BEGIN

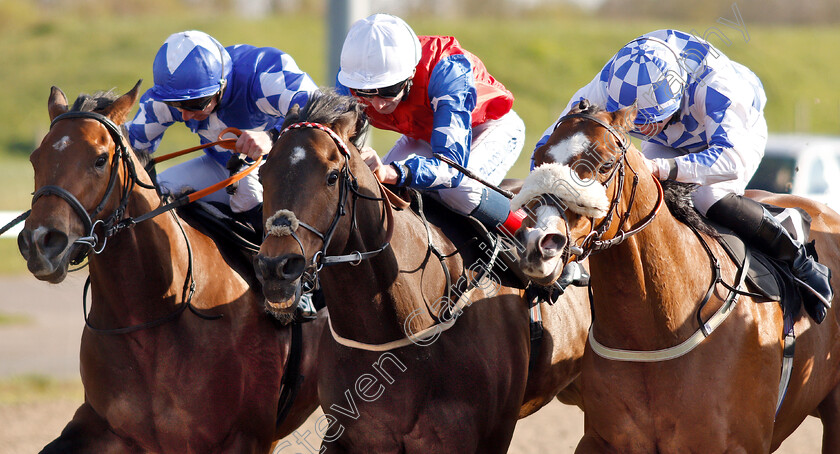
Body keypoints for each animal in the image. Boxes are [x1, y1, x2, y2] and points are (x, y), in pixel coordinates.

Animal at [18, 82, 324, 454]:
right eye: (36, 158)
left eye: (100, 159)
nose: (40, 241)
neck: (152, 319)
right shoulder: (105, 426)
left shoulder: (244, 436)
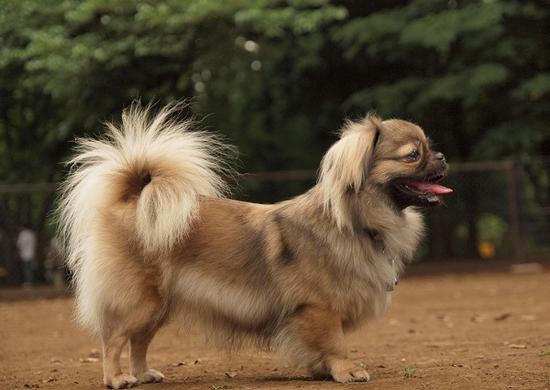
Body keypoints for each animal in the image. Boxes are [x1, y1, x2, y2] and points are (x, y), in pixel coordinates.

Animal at [58, 103, 452, 386]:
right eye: (413, 155)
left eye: (430, 148)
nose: (442, 156)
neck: (359, 223)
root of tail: (132, 199)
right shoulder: (319, 308)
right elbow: (335, 343)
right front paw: (346, 371)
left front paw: (322, 370)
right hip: (139, 302)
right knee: (113, 339)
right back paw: (118, 379)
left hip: (158, 307)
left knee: (138, 342)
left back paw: (143, 375)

END

Every entry is to be reproduced word for word, and no image is carried over.

Body keypoints for each animal in the image. Boxes are [x1, y1, x2, y2] and points are (x, y), in pixel coordinates.

Animal at [18, 82, 324, 454]:
right eye: (36, 158)
left eye: (100, 159)
nose: (40, 241)
neck: (152, 319)
right shoulder: (105, 426)
left shoulder: (244, 436)
Body keypoints for each animal in the image. Boxes are [x1, y1, x2, y2] and points are (x, y), in pixel coordinates.

Animal at [58, 103, 452, 386]:
right eye: (413, 155)
left eye: (430, 148)
nose: (442, 156)
neck: (359, 223)
root of tail: (132, 199)
right shoulder: (319, 308)
right elbow: (335, 343)
right front paw: (346, 371)
left front paw: (322, 370)
right hip: (139, 302)
right knee: (113, 339)
right back paw: (118, 379)
left hip: (158, 307)
left knee: (138, 342)
left back paw: (143, 375)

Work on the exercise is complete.